On special occasions, I make it down to Duxbury to capture the action on the farm. Today was one of those special days. When tides are super negative, the water recedes out of the bay and into the ocean, revealing the rich earth scattered with oysters. It’s mind-boggling to imagine the tide coming back in 12 feet higher and cloaking the oyster beds again until the next negative tide.
Today’s theme of “Water” and being on the farm was completely coincidental. It made me think of how we as humans rely on water in so many ways. People like my boss and I rely on water to support our livelihoods. Cities rely on water to flush sewage. Every single person on this planet relies on water to live. 783 million people in our world today do not have access to clean drinking water. We often take water for granted and never think twice about this precious resource, but when approached by a drought like the residents of central California, the importance of water really sinks in.
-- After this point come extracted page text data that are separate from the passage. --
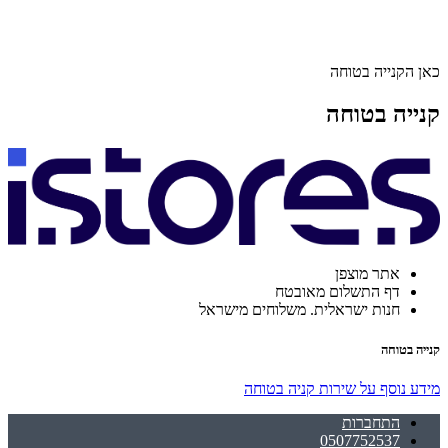
כאן הקנייה בטוחה
קנייה בטוחה
אתר מוצפן
דף התשלום מאובטח
חנות ישראלית. משלוחים מישראל
קנייה בטוחה
מידע נוסף על שירות קניה בטוחה
התחברות
0507752537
Side note: The results of the midterm elections were in this morning, and it’s clear that we will have a Republican-controlled Congress. There was a very scary NY Times poll showing an overwhelming 83% of Republicans who do not think climate change is a serious problem. I’m typically not into politics, but climate change is one issue I am pretty passionate about, especially working in the seafood industry. I believe we’re already seeing some repercussions of climate change including the effects on our freshwater supply, and unless we make changes, it will only get worse.